**Exercise directions**
Reproduce every line of the listing below word for word, keeping the original order.

===== Data listing

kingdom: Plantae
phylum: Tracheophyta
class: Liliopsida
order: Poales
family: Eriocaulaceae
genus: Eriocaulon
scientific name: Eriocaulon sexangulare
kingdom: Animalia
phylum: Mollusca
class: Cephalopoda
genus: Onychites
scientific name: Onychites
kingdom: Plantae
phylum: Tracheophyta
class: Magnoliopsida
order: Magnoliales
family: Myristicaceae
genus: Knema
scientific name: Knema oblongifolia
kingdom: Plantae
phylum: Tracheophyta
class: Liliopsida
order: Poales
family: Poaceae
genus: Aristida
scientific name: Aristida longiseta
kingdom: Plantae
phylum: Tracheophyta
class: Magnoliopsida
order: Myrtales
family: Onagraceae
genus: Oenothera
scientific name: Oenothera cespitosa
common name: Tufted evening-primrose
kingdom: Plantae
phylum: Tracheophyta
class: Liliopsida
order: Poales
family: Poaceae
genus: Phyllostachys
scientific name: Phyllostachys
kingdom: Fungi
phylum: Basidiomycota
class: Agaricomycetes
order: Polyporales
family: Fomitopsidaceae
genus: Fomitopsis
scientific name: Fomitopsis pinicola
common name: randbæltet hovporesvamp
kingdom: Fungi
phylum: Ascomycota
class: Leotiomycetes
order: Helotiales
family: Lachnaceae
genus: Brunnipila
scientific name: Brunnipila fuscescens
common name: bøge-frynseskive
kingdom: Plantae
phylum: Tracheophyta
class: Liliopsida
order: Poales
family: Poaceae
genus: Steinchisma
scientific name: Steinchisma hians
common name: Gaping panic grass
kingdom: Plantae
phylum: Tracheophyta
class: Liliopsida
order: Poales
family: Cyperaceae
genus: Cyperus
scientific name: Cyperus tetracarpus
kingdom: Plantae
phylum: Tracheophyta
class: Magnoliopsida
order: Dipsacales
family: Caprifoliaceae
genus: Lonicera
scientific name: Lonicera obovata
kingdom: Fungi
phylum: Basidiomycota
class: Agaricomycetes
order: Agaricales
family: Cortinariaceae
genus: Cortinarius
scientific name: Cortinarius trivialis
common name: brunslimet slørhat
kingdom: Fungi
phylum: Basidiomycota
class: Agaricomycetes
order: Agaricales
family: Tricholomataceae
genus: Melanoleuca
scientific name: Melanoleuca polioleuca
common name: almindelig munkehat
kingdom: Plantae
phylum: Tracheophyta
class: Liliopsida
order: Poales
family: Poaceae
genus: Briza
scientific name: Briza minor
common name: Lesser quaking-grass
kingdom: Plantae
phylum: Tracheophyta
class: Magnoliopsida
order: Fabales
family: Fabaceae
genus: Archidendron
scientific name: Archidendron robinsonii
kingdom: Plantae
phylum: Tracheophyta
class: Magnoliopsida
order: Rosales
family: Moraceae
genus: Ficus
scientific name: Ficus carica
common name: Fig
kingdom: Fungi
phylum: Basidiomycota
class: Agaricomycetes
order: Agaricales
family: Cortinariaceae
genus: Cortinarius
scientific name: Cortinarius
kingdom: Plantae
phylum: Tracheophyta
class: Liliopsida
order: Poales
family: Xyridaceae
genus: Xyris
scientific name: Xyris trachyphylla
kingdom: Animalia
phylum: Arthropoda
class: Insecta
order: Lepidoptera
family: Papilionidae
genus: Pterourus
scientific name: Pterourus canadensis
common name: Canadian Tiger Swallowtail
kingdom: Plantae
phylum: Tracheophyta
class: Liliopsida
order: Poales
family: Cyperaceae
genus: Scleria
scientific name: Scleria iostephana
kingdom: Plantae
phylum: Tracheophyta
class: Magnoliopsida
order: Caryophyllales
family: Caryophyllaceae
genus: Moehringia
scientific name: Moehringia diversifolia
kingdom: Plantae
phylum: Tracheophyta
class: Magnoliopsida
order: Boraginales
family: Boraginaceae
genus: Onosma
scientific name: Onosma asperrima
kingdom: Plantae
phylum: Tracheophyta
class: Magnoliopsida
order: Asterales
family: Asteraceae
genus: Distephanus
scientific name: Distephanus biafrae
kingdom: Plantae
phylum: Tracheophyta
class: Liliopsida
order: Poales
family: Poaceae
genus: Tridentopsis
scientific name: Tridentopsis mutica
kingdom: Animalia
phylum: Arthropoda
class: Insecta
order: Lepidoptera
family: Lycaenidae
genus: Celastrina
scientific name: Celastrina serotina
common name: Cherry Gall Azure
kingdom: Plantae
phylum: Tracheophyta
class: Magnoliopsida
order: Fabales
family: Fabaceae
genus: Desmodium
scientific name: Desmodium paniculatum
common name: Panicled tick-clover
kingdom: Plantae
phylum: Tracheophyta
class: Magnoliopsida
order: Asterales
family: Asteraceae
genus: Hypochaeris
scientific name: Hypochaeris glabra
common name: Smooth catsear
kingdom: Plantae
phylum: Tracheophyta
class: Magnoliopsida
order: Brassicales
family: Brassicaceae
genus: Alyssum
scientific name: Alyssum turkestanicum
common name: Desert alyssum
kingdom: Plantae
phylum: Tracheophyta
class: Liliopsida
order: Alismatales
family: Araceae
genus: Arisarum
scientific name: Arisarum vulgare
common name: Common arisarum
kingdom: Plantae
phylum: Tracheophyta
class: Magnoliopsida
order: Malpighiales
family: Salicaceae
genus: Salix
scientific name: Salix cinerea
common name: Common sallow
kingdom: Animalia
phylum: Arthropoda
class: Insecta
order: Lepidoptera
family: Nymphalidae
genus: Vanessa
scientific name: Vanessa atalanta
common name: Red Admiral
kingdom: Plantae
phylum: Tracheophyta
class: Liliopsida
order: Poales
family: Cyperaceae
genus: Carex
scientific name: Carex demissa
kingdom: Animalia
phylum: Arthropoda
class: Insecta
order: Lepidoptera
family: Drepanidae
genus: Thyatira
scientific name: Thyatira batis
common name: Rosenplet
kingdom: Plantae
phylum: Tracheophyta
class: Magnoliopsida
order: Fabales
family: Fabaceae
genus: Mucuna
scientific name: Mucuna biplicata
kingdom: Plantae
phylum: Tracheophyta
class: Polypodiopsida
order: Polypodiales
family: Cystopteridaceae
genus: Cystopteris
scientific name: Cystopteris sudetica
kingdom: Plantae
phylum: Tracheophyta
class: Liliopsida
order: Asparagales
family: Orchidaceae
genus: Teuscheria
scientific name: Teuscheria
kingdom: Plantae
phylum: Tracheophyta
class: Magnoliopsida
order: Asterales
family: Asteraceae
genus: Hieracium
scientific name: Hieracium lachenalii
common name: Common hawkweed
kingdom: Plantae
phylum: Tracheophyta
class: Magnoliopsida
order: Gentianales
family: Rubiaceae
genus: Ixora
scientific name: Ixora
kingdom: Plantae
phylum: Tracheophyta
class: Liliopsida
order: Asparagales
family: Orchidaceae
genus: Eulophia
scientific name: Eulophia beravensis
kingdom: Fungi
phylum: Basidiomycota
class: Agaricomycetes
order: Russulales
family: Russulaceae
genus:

==========

**Exercise response**
kingdom: Plantae
phylum: Tracheophyta
class: Liliopsida
order: Poales
family: Eriocaulaceae
genus: Eriocaulon
scientific name: Eriocaulon sexangulare
kingdom: Animalia
phylum: Mollusca
class: Cephalopoda
genus: Onychites
scientific name: Onychites
kingdom: Plantae
phylum: Tracheophyta
class: Magnoliopsida
order: Magnoliales
family: Myristicaceae
genus: Knema
scientific name: Knema oblongifolia
kingdom: Plantae
phylum: Tracheophyta
class: Liliopsida
order: Poales
family: Poaceae
genus: Aristida
scientific name: Aristida longiseta
kingdom: Plantae
phylum: Tracheophyta
class: Magnoliopsida
order: Myrtales
family: Onagraceae
genus: Oenothera
scientific name: Oenothera cespitosa
common name: Tufted evening-primrose
kingdom: Plantae
phylum: Tracheophyta
class: Liliopsida
order: Poales
family: Poaceae
genus: Phyllostachys
scientific name: Phyllostachys
kingdom: Fungi
phylum: Basidiomycota
class: Agaricomycetes
order: Polyporales
family: Fomitopsidaceae
genus: Fomitopsis
scientific name: Fomitopsis pinicola
common name: randbæltet hovporesvamp
kingdom: Fungi
phylum: Ascomycota
class: Leotiomycetes
order: Helotiales
family: Lachnaceae
genus: Brunnipila
scientific name: Brunnipila fuscescens
common name: bøge-frynseskive
kingdom: Plantae
phylum: Tracheophyta
class: Liliopsida
order: Poales
family: Poaceae
genus: Steinchisma
scientific name: Steinchisma hians
common name: Gaping panic grass
kingdom: Plantae
phylum: Tracheophyta
class: Liliopsida
order: Poales
family: Cyperaceae
genus: Cyperus
scientific name: Cyperus tetracarpus
kingdom: Plantae
phylum: Tracheophyta
class: Magnoliopsida
order: Dipsacales
family: Caprifoliaceae
genus: Lonicera
scientific name: Lonicera obovata
kingdom: Fungi
phylum: Basidiomycota
class: Agaricomycetes
order: Agaricales
family: Cortinariaceae
genus: Cortinarius
scientific name: Cortinarius trivialis
common name: brunslimet slørhat
kingdom: Fungi
phylum: Basidiomycota
class: Agaricomycetes
order: Agaricales
family: Tricholomataceae
genus: Melanoleuca
scientific name: Melanoleuca polioleuca
common name: almindelig munkehat
kingdom: Plantae
phylum: Tracheophyta
class: Liliopsida
order: Poales
family: Poaceae
genus: Briza
scientific name: Briza minor
common name: Lesser quaking-grass
kingdom: Plantae
phylum: Tracheophyta
class: Magnoliopsida
order: Fabales
family: Fabaceae
genus: Archidendron
scientific name: Archidendron robinsonii
kingdom: Plantae
phylum: Tracheophyta
class: Magnoliopsida
order: Rosales
family: Moraceae
genus: Ficus
scientific name: Ficus carica
common name: Fig
kingdom: Fungi
phylum: Basidiomycota
class: Agaricomycetes
order: Agaricales
family: Cortinariaceae
genus: Cortinarius
scientific name: Cortinarius
kingdom: Plantae
phylum: Tracheophyta
class: Liliopsida
order: Poales
family: Xyridaceae
genus: Xyris
scientific name: Xyris trachyphylla
kingdom: Animalia
phylum: Arthropoda
class: Insecta
order: Lepidoptera
family: Papilionidae
genus: Pterourus
scientific name: Pterourus canadensis
common name: Canadian Tiger Swallowtail
kingdom: Plantae
phylum: Tracheophyta
class: Liliopsida
order: Poales
family: Cyperaceae
genus: Scleria
scientific name: Scleria iostephana
kingdom: Plantae
phylum: Tracheophyta
class: Magnoliopsida
order: Caryophyllales
family: Caryophyllaceae
genus: Moehringia
scientific name: Moehringia diversifolia
kingdom: Plantae
phylum: Tracheophyta
class: Magnoliopsida
order: Boraginales
family: Boraginaceae
genus: Onosma
scientific name: Onosma asperrima
kingdom: Plantae
phylum: Tracheophyta
class: Magnoliopsida
order: Asterales
family: Asteraceae
genus: Distephanus
scientific name: Distephanus biafrae
kingdom: Plantae
phylum: Tracheophyta
class: Liliopsida
order: Poales
family: Poaceae
genus: Tridentopsis
scientific name: Tridentopsis mutica
kingdom: Animalia
phylum: Arthropoda
class: Insecta
order: Lepidoptera
family: Lycaenidae
genus: Celastrina
scientific name: Celastrina serotina
common name: Cherry Gall Azure
kingdom: Plantae
phylum: Tracheophyta
class: Magnoliopsida
order: Fabales
family: Fabaceae
genus: Desmodium
scientific name: Desmodium paniculatum
common name: Panicled tick-clover
kingdom: Plantae
phylum: Tracheophyta
class: Magnoliopsida
order: Asterales
family: Asteraceae
genus: Hypochaeris
scientific name: Hypochaeris glabra
common name: Smooth catsear
kingdom: Plantae
phylum: Tracheophyta
class: Magnoliopsida
order: Brassicales
family: Brassicaceae
genus: Alyssum
scientific name: Alyssum turkestanicum
common name: Desert alyssum
kingdom: Plantae
phylum: Tracheophyta
class: Liliopsida
order: Alismatales
family: Araceae
genus: Arisarum
scientific name: Arisarum vulgare
common name: Common arisarum
kingdom: Plantae
phylum: Tracheophyta
class: Magnoliopsida
order: Malpighiales
family: Salicaceae
genus: Salix
scientific name: Salix cinerea
common name: Common sallow
kingdom: Animalia
phylum: Arthropoda
class: Insecta
order: Lepidoptera
family: Nymphalidae
genus: Vanessa
scientific name: Vanessa atalanta
common name: Red Admiral
kingdom: Plantae
phylum: Tracheophyta
class: Liliopsida
order: Poales
family: Cyperaceae
genus: Carex
scientific name: Carex demissa
kingdom: Animalia
phylum: Arthropoda
class: Insecta
order: Lepidoptera
family: Drepanidae
genus: Thyatira
scientific name: Thyatira batis
common name: Rosenplet
kingdom: Plantae
phylum: Tracheophyta
class: Magnoliopsida
order: Fabales
family: Fabaceae
genus: Mucuna
scientific name: Mucuna biplicata
kingdom: Plantae
phylum: Tracheophyta
class: Polypodiopsida
order: Polypodiales
family: Cystopteridaceae
genus: Cystopteris
scientific name: Cystopteris sudetica
kingdom: Plantae
phylum: Tracheophyta
class: Liliopsida
order: Asparagales
family: Orchidaceae
genus: Teuscheria
scientific name: Teuscheria
kingdom: Plantae
phylum: Tracheophyta
class: Magnoliopsida
order: Asterales
family: Asteraceae
genus: Hieracium
scientific name: Hieracium lachenalii
common name: Common hawkweed
kingdom: Plantae
phylum: Tracheophyta
class: Magnoliopsida
order: Gentianales
family: Rubiaceae
genus: Ixora
scientific name: Ixora
kingdom: Plantae
phylum: Tracheophyta
class: Liliopsida
order: Asparagales
family: Orchidaceae
genus: Eulophia
scientific name: Eulophia beravensis
kingdom: Fungi
phylum: Basidiomycota
class: Agaricomycetes
order: Russulales
family: Russulaceae
genus:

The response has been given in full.